Several of them have done Amelia tributes during our amateur talent hours; one, a Gilbert and Sullivan takeoff, got huge cheers (esp. from me) and I hope I get a copy of it, as I requested. Another time a bunch of them got together and did a "sound and light" performance, with friends in the audience shining flashlights, and deep voices intoning "Emerson! Peabody!" from the shadows. It was marvelous. I laughed till I cried. The gang is divided into three groups for purposes of site-visits, each under the supervision of Bill or a cohort. Leaders of all such groups carry signs or umbrellas or something, as a rallying point; Bill’s people carried signs reading "Ramses," "Amelia," or "Emerson." I love it.
Last day of cruise.I think I’ve managed to chat privately with everybody, including the very shy ones. Also gave two talks — "conversations," rather. The second one had to be postponed, for a rather interesting reason: I was preceded by a talk by the four guides, two handsome, intelligent guys and their pretty, intelligent wives, discussing Islam. The group was immensely responsive, curious, and open-minded, and it was going so well that when Bill interrupted to introduce me, I stood up and said I thought it would be a pity to stop the discussion. I would talk another time, whenever they wanted. So it went on for over an hour, and was continued next morning, on deck. One would like to think, wistfully, that a few lines of sympathy and communication have been opened. My talks were the usual — all about the books.

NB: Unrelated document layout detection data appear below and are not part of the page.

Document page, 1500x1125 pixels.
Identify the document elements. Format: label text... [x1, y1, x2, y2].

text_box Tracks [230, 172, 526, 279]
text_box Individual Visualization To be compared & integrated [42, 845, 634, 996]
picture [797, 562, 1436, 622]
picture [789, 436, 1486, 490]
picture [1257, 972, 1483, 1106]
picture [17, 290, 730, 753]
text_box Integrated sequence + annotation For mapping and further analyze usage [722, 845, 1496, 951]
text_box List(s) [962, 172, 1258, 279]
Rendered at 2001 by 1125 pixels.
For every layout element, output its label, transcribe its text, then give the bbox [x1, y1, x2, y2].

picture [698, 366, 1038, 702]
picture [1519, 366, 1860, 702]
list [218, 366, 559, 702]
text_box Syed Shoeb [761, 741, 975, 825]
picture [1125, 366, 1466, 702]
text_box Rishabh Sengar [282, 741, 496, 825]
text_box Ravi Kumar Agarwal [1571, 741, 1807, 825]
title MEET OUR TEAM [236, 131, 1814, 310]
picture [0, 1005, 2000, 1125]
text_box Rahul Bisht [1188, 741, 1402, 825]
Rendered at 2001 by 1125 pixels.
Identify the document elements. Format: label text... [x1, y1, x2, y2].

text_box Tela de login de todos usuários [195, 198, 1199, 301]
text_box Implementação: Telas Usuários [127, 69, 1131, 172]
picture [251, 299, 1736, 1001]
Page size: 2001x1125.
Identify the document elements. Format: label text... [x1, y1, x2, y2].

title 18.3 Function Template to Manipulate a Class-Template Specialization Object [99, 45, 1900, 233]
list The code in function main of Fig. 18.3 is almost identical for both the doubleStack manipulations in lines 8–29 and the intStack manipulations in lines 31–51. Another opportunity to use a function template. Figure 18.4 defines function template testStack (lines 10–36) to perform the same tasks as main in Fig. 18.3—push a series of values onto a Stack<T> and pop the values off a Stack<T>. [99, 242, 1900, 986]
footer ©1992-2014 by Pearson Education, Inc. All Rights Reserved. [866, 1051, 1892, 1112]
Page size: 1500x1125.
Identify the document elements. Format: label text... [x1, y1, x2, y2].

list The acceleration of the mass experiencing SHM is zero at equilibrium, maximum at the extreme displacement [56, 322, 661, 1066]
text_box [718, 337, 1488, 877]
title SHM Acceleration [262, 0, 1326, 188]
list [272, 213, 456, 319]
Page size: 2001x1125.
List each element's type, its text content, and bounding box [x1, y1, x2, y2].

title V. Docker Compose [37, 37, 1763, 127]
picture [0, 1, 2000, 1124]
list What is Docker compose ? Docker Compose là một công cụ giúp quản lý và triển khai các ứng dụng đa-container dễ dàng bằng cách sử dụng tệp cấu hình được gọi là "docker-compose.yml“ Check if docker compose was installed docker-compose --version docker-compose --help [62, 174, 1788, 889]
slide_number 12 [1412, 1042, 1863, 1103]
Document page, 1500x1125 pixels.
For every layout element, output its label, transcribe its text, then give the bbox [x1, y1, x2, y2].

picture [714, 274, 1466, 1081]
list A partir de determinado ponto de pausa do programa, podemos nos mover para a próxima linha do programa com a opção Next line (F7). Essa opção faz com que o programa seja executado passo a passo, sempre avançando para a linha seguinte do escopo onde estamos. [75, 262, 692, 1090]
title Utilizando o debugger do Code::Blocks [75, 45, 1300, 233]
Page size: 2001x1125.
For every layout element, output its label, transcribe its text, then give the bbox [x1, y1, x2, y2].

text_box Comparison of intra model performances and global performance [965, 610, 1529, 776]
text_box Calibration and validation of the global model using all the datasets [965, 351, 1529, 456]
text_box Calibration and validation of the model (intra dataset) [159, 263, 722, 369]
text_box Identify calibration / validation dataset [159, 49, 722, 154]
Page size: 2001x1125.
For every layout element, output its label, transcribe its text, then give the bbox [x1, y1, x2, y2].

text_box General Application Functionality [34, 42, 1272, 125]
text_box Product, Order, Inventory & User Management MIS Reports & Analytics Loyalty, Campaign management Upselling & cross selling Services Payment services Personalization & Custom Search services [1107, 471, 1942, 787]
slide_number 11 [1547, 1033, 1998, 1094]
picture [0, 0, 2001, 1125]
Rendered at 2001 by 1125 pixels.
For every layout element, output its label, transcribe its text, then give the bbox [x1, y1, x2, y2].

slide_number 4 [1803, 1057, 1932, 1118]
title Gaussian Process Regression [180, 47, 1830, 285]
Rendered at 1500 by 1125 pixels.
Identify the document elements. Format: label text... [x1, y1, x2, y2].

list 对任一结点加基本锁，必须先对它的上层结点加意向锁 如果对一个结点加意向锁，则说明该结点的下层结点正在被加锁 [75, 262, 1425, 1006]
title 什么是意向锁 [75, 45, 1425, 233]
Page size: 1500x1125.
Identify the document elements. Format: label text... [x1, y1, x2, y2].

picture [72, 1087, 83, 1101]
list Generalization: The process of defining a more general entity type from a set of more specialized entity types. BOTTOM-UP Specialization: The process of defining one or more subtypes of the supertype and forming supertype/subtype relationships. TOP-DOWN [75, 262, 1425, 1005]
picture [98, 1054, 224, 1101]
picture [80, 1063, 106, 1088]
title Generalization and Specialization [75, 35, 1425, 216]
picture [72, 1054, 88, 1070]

The locks at Esna are the big sticking point for boats traveling between Aswan and Luxor. Low water levels and congestion make it impossible to schedule arrivals at Luxor. We got through late at night, and were in Luxor next a.m. After some strolling and (guess what) shopping, we left for the airport to catch the ten p.m. flight. Arrived in Cairo about eleven but didn’t get out of the airport for a long time; they are very touchy about security, esp. for large groups on buses. We had to sit while they collected an escort, or swept the surrounding streets, or something. Nice room at the Nile Hilton — my usual — balcony on two sides, overlooking the river.
I was wakened next a.m. at nine-thirty by a call from Salima and made a date to meet her at the Museum after noon. Accompanied by a few chosen souls, I inspected the animal mummies room, which is Salima’s specialty, and then started looking for her office — where I had been a number of times. Could I find the damned place? Of course not. A knowledgeable guard finally set me straight, and we spent a few minutes looking at some fun things, including several of the royal mummies that are awaiting their fancy new cases, and then wandered the museum for a while looking at some of my favorites. The back entrance of the hotel is just across the street from the Museum — very handy.